THE majority of Devon’s flood defences are in good repair and above the required standard, according to national analysis.

All of Devon’s councils have 10 per cent or fewer of their flood defences listed as ‘below required condition’ (BRC), according to exclusive figures obtained by the BBC Shared Data Unit.

Those numbers show, as of 20 October this year, 8.6 per cent of the 98,466 defences inspected in England by the Environment Agency fell below their required standard.

About 6,500 of those below condition are considered ‘high consequence’, meaning they are meant to protect multiple homes or businesses.

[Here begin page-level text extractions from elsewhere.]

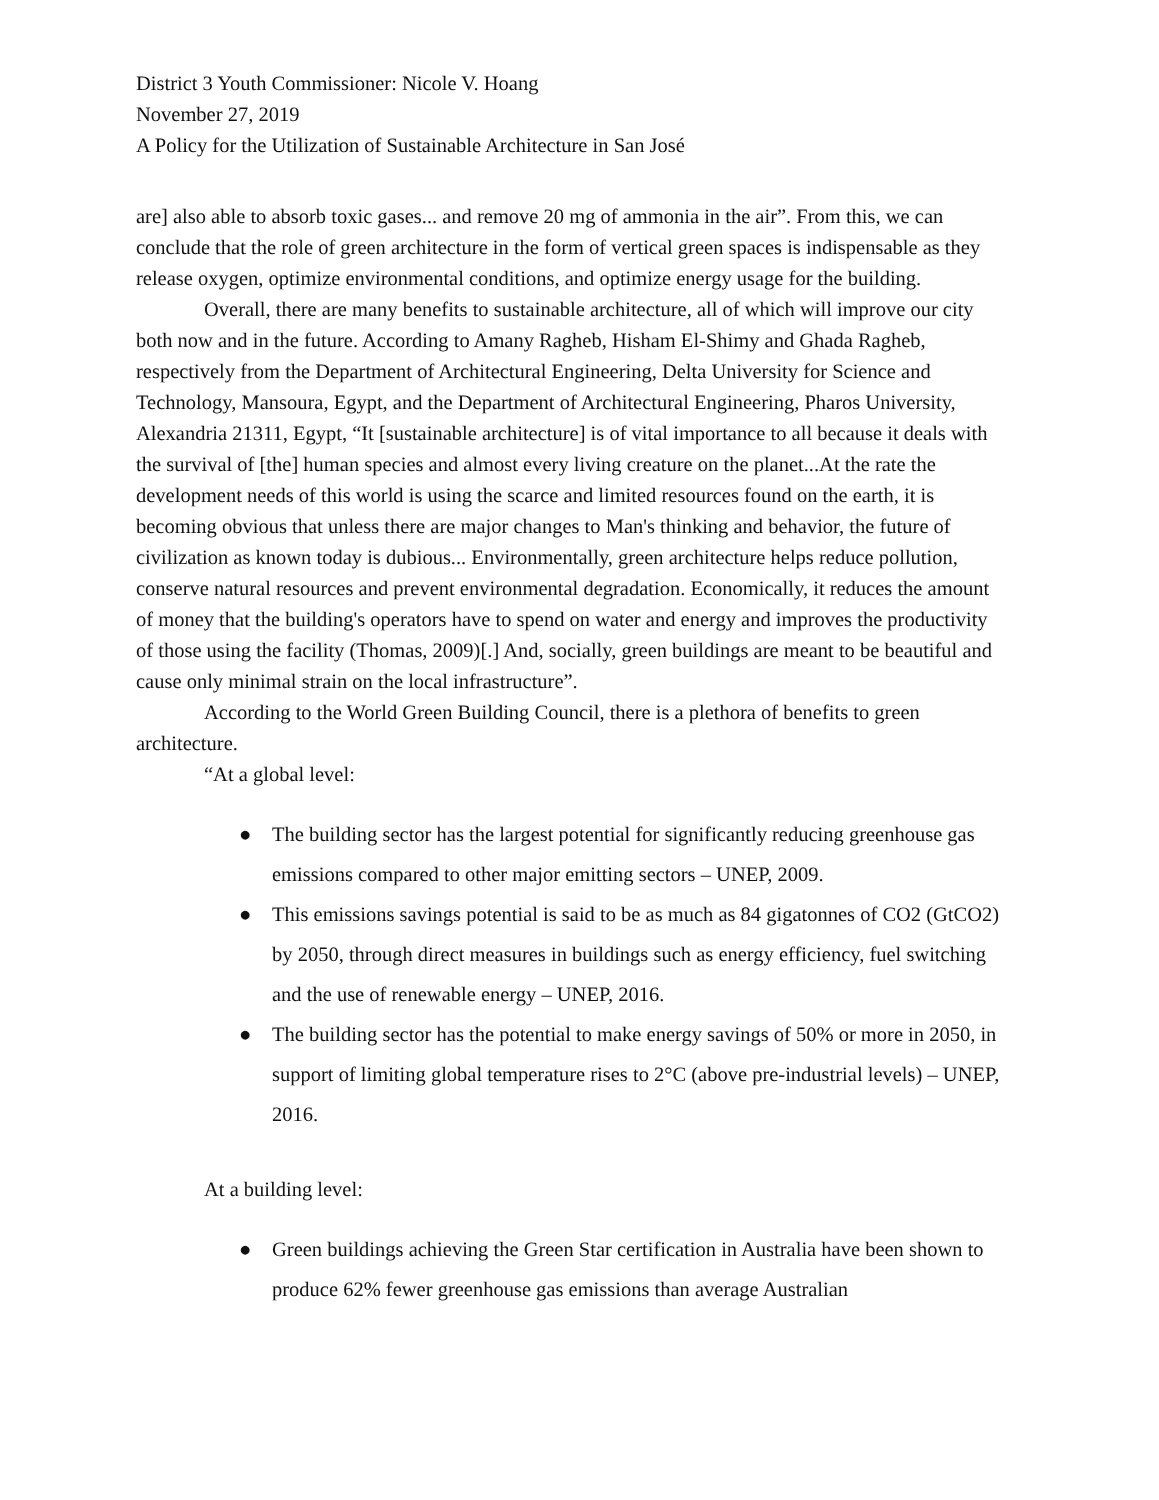District 3 Youth Commissioner: Nicole V. Hoang
November 27, 2019
A Policy for the Utilization of Sustainable Architecture in San José
are] also able to absorb toxic gases... and remove 20 mg of ammonia in the air”. From this, we can conclude that the role of green architecture in the form of vertical green spaces is indispensable as they release oxygen, optimize environmental conditions, and optimize energy usage for the building.
Overall, there are many benefits to sustainable architecture, all of which will improve our city both now and in the future. According to Amany Ragheb, Hisham El-Shimy and Ghada Ragheb, respectively from the Department of Architectural Engineering, Delta University for Science and Technology, Mansoura, Egypt, and the Department of Architectural Engineering, Pharos University, Alexandria 21311, Egypt, “It [sustainable architecture] is of vital importance to all because it deals with the survival of [the] human species and almost every living creature on the planet...At the rate the development needs of this world is using the scarce and limited resources found on the earth, it is becoming obvious that unless there are major changes to Man's thinking and behavior, the future of civilization as known today is dubious... Environmentally, green architecture helps reduce pollution, conserve natural resources and prevent environmental degradation. Economically, it reduces the amount of money that the building's operators have to spend on water and energy and improves the productivity of those using the facility (Thomas, 2009)[.] And, socially, green buildings are meant to be beautiful and cause only minimal strain on the local infrastructure”.
According to the World Green Building Council, there is a plethora of benefits to green architecture.
“At a global level:
● The building sector has the largest potential for significantly reducing greenhouse gas emissions compared to other major emitting sectors – UNEP, 2009.
● This emissions savings potential is said to be as much as 84 gigatonnes of CO2 (GtCO2) by 2050, through direct measures in buildings such as energy efficiency, fuel switching and the use of renewable energy – UNEP, 2016.
● The building sector has the potential to make energy savings of 50% or more in 2050, in support of limiting global temperature rises to 2°C (above pre-industrial levels) – UNEP, 2016.
At a building level:
● Green buildings achieving the Green Star certification in Australia have been shown to produce 62% fewer greenhouse gas emissions than average Australian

While the Department for the Environment, Farming and Rural Affairs (Defra) says the situation has improved since the same time last year following record levels of investment, stark disparities remain at local authority level.

However, Devon appears to have fared strongly.

The seven councils in Devon covered by the data – East, Mid, West Devon, the South Hams, Teignbridge, Torridge and Exeter – had a range of five per cent to one per cent as BRC.

While Devon has emerged well from the analysis of flood defences, it has had some high-profile flooding events.

A 2021 report by Devon Climate Emergency stated that ‘flooding and coastal erosion also present a very serious risk to public assets, critical infrastructure and transport across Devon, Cornwall and the Isles of Scilly’.

‘In February 2014 a failure of the seawall at Dawlish resulted in the closure of the main line railway to London for two months.

‘The resultant repairs and other strategically planned improvements to increase rail resilience between Exeter and Newton Abbot will cost tens of millions of pounds to deliver,’ it said.

That study concluded 130,000 homes across Devon, Cornwall and the Isles of Scilly were at risk of suffering a flood event with a 0.1 per cent chance of occurring every single year, but a significant proportion of those were at risk of ‘much more frequent flooding’.

Elsewhere, the Devon Resilience Innovation Project (DRIP), which includes experts from the University of Exeter, won a national award earlier this year at the Environment Agency’s Flood and Coast Excellence Awards.

The project runs until 2027, working with 19 organisations to improve resilience to flooding in 26 communities across Devon.

Many of the communities selected would not typically be high priority within the local flood risk management strategy due to the low numbers of properties at risk.

It is a unique project to help neighbourhoods be better prepared for and able to recover more quickly from flooding by improving community resilience.

In April, Floods Minister Emma Hardy told MPs that 3,000 of the Environment Agency’s 38,000 high-consequence assets were in the “poorest condition on record” following “years of under-investment”.

The Environment Agency’s target is for just two per cent of its high consequence defences to be below target condition. The current figure is near nine per cent.